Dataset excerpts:
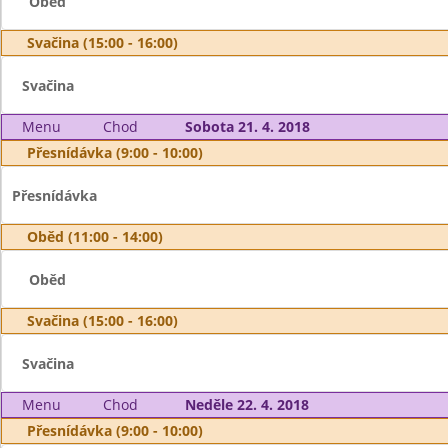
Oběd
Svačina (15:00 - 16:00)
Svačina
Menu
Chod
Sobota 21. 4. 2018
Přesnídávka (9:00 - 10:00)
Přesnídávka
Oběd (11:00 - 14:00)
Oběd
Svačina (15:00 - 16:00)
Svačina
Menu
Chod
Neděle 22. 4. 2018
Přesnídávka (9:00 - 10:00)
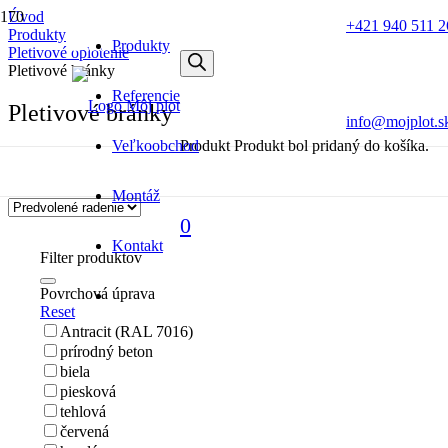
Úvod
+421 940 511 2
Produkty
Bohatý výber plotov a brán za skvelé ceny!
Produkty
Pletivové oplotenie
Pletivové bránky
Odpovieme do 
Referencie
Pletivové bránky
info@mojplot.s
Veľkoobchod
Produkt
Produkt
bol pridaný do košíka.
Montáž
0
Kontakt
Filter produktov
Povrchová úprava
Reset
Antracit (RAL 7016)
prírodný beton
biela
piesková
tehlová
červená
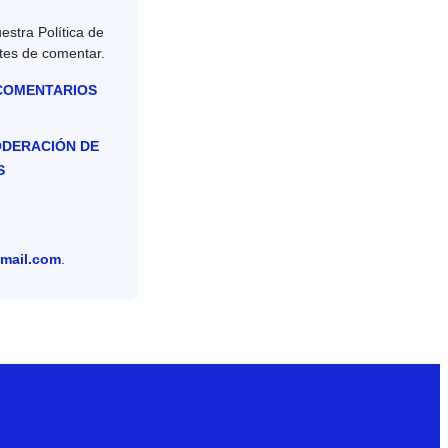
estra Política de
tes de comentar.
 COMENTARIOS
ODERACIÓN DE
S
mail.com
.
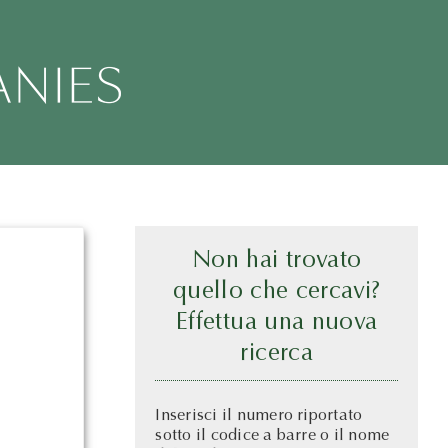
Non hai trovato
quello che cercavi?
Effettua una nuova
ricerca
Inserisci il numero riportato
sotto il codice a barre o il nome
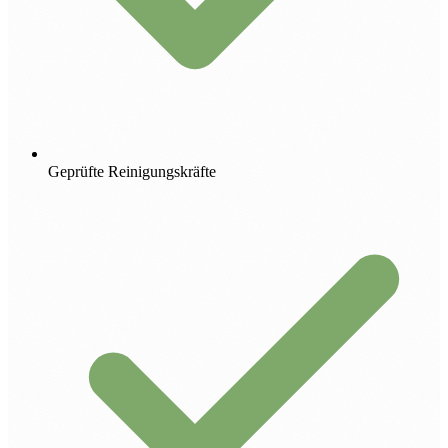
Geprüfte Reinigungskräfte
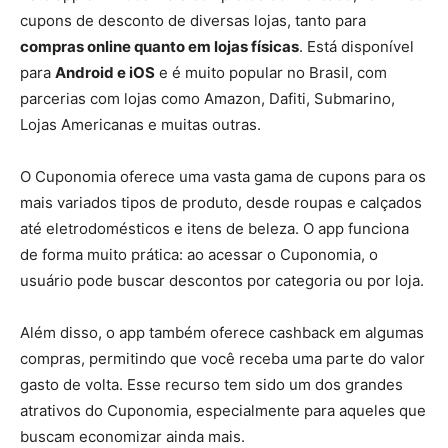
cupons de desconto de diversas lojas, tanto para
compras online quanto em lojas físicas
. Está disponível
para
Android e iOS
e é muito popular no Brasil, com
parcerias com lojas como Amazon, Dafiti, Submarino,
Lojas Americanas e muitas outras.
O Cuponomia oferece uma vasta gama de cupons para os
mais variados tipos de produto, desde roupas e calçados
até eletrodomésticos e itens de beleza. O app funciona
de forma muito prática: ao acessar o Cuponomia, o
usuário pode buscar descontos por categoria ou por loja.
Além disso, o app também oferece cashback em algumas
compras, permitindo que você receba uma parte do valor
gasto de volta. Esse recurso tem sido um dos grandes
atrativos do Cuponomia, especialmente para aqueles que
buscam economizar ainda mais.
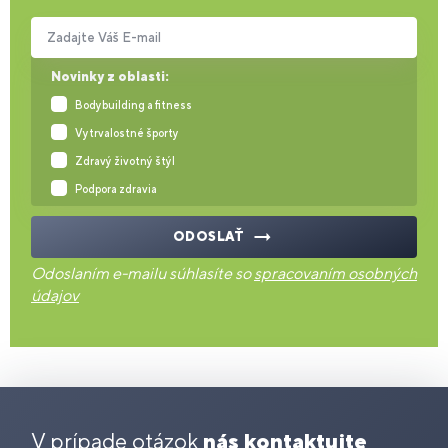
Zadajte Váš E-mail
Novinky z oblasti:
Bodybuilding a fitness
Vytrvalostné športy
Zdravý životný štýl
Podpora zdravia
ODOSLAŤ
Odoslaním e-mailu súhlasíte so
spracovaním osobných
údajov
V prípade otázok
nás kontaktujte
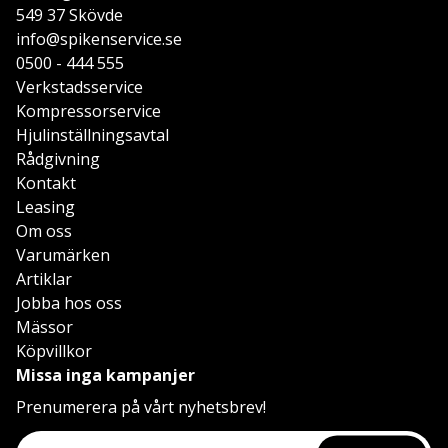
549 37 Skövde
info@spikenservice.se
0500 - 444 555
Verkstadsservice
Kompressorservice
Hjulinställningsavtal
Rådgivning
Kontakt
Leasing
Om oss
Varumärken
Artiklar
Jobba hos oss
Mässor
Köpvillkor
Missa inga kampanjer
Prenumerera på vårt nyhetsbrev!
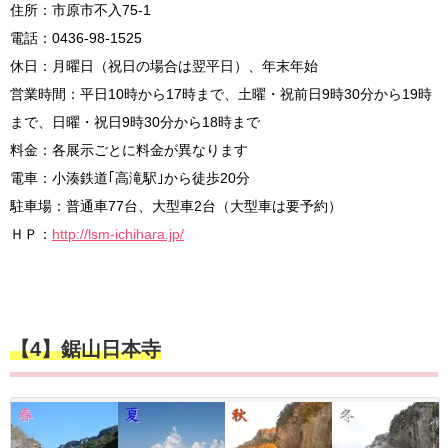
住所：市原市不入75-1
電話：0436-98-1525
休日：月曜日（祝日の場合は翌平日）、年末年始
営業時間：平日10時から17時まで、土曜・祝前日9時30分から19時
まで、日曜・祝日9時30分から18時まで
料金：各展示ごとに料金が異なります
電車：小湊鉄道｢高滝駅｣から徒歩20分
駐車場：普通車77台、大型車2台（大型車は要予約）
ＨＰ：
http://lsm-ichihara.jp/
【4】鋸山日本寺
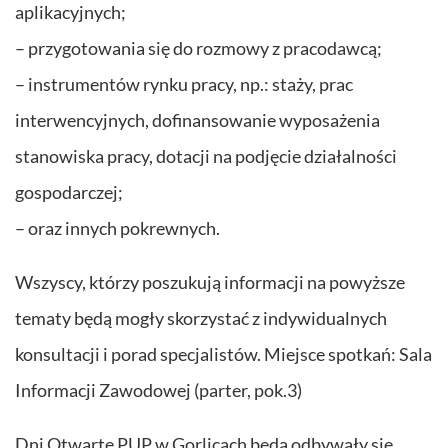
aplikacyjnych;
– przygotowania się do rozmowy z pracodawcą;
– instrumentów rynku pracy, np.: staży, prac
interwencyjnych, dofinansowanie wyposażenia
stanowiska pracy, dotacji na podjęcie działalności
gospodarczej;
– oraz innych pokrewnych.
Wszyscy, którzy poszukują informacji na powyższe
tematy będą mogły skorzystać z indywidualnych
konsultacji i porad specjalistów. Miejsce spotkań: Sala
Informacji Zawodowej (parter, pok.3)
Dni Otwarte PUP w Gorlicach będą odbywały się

What you have to do: Make an exact copy of the lines above, beginning with the line with "Geprüfte Reinigungskräfte" and ending with the line with "Lojas Americanas e muitas outras.", and keep the pictures out of it.

Written solution:
Geprüfte Reinigungskräfte
cupons de desconto de diversas lojas, tanto para
compras online quanto em lojas físicas
. Está disponível
para
Android e iOS
e é muito popular no Brasil, com
parcerias com lojas como Amazon, Dafiti, Submarino,
Lojas Americanas e muitas outras.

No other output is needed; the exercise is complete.